For care homes which are now eligible to open to visitors, one of the many necessary changes has been how to manage pent-up demand from visitors but in a safe, and socially-distanced way.
Of course, for the Government – which has come in for some criticism recently (in particular from the Public Accounts Committee which recently condemned the Government’s “slow, inconsistent and at times negligent approach” to the social care sector in COVID-19 pandemic) – there are many eyes on the changes it plans to make to the sector post COVID-19.
During the pandemic, when all eyes were on the Government’s handling of infections in social care, there were rushed promises of a long-awaited Green paper. Among those eager to hear what the Government has in mind is the Association of Directors of Adult Social Care Services (ADASS). Recently, this Association published nine statements to help shape adult social care reform, chief among which are the need for a conversation about the types of care and support we want for ourselves and our families, today and in the future and, the $64 million question: How do we pay for it?
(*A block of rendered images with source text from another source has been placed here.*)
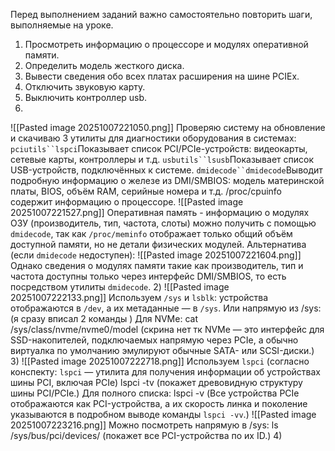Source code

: Перед выполнением заданий важно самостоятельно повторить шаги, выполняемые на уроке.

1) Просмотреть информацию о процессоре и модулях оперативной памяти.
2) Определить модель жесткого диска.
3) Вывести сведения обо всех платах расширения на шине PCIEx.
4) Отключить звуковую карту.
5) Выключить контроллер usb.
1)
![[Pasted image 20251007221050.png]]
Проверяю систему на обновление и скачиваю 3 утилиты для диагностики оборудования в системах:
`pciutils``lspci`Показывает список PCI/PCIe-устройств: видеокарты, сетевые карты, контроллеры и т.д.
`usbutils``lsusb`Показывает список USB-устройств, подключённых к системе.
`dmidecode``dmidecode`Выводит подробную информацию о железе из DMI/SMBIOS: модель материнской платы, BIOS, объём RAM, серийные номера и т.д.
/proc/cpuinfo содержит информацию о процессоре.
![[Pasted image 20251007221527.png]]
Оперативная память - информацию о модулях ОЗУ (производитель, тип, частота, слоты) можно получить с помощью `dmidecode`, так как `/proc/meminfo` отображает только общий объём доступной памяти, но не детали физических модулей.
Альтернатива (если `dmidecode` недоступен):
![[Pasted image 20251007221604.png]]
Однако сведения о модулях памяти такие как производитель, тип и частота доступны только через интерфейс DMI/SMBIOS, то есть посредством утилиты `dmidecode`.
2)
![[Pasted image 20251007222133.png]]
Используем `/sys` и `lsblk`: устройства отображаются в `/dev`, а их метаданные — в `/sys`.
Или напрямую из /sys:(я сразу вписал 2 команды )
Для NVMe: cat /sys/class/nvme/nvme0/model (скрина нет тк NVMe — это интерфейс для SSD-накопителей, подключаемых напрямую через PCIe, а обычно виртуалка по умолчанию эмулируют обычные SATA- или SCSI-диски.)
3)
![[Pasted image 20251007222718.png]]
Используем `lspci` (согласно конспекту: `lspci` — утилита для получения информации об устройствах шины PCI, включая PCIe) lspci -tv (покажет древовидную структуру шины PCI/PCIe.)
Для полного списка: lspci -v (Все устройства PCIe отображаются как PCI-устройства, а их скорость линка и поколение указываются в подробном выводе команды `lspci -vv`.)
![[Pasted image 20251007223216.png]]
Можно посмотреть напрямую в /sys: ls /sys/bus/pci/devices/ (покажет все PCI-устройства по их ID.)
4)


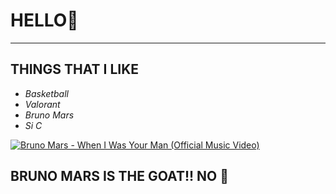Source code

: # HELLO🌹
---
## **THINGS THAT I LIKE**

- *Basketball*
- *Valorant*
- *Bruno Mars*
- *Si C*

[![Bruno Mars - When I Was Your Man (Official Music Video)](https://i.ytimg.com/vi/ekzHIouo8Q4/maxresdefault.jpg)](https://www.youtube.com/watch?v=ekzHIouo8Q4)



## BRUNO MARS IS THE GOAT!! NO 🧢

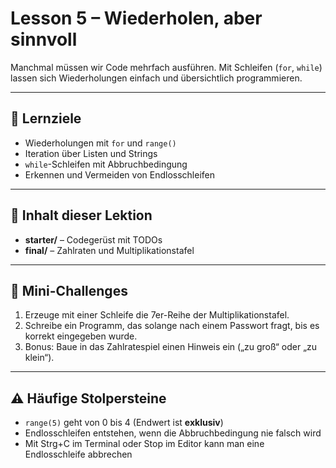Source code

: # Lesson 5 – Wiederholen, aber sinnvoll

Manchmal müssen wir Code mehrfach ausführen. Mit Schleifen (`for`, `while`) lassen sich
Wiederholungen einfach und übersichtlich programmieren.

---

## 🎯 Lernziele
- Wiederholungen mit `for` und `range()`
- Iteration über Listen und Strings
- `while`-Schleifen mit Abbruchbedingung
- Erkennen und Vermeiden von Endlosschleifen

---

## 📂 Inhalt dieser Lektion
- **starter/** – Codegerüst mit TODOs
- **final/** – Zahlraten und Multiplikationstafel

---

## 📝 Mini-Challenges
1. Erzeuge mit einer Schleife die 7er-Reihe der Multiplikationstafel.  
2. Schreibe ein Programm, das solange nach einem Passwort fragt, bis es korrekt eingegeben wurde.  
3. Bonus: Baue in das Zahlratespiel einen Hinweis ein („zu groß“ oder „zu klein“).  

---

## ⚠️ Häufige Stolpersteine
- `range(5)` geht von 0 bis 4 (Endwert ist **exklusiv**)  
- Endlosschleifen entstehen, wenn die Abbruchbedingung nie falsch wird  
- Mit Strg+C im Terminal oder Stop im Editor kann man eine Endlosschleife abbrechen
For care homes the ideal outcomes of the Green Paper are more funding and more integrated, seamless partnerships with the NHS. However, it is clear from ADASS’s think-piece that reform of social care could go in another direction entirely. In fact, in one of its statements it calls for a complete review of how our care markets work, saying: “For too long care has been built around organisations and buildings such as hospitals, day care centres and care homes”. Its suggestion is for a new model of care that “works for us as individuals and our families”. This, it says, will likely to be provided in our own homes, integrated into specialist housing and care packages akin to current extra care provision.
It’s true, of course, that a move into care is a big step for families as well as the recipient of care. Research published in Care Home Management’s July/August issue suggests that people view a move into residential care as a sign of failure, and as bringing challenges to privacy, independence and autonomy.
So, is there actually a role for care homes in the future?
Certainly, many former office workers will remain home workers after COVID-19, but this does not imply a sudden increase in the number of informal carers available to care for their relatives. Research tells us that people move into residential care for a variety of reasons, such as a decline in personal health or the health of a care-giver; difficulties with shopping, cooking, medication and transport; pressure from family members; and a need for more or different care or support services. Many of these drivers will be unchanged by COVID-19.
Nor does increased demand for domicilary care equate into a sudden influx of formal domiciliary care workers. Pay constraints, immigration controls and competitive employment opportunities will all serve to keep this, and other care staff vacancy rates high, and given the current political position on immigration, there is little sign of these pressures abating. What is certain, however, is that the population will continue to age, and with that age, there will be age-related health conditions that need specialist care.
It’s easy to find faults and weaknesses in the current system but it’s far less easy to suggest the solutions. Put simply, social care is not an easy problem to fix, particularly, when public funding is squeezed. That’s possibly why it’s already taken the Government over three years and counting to publish its Green Paper on Adult Social Care.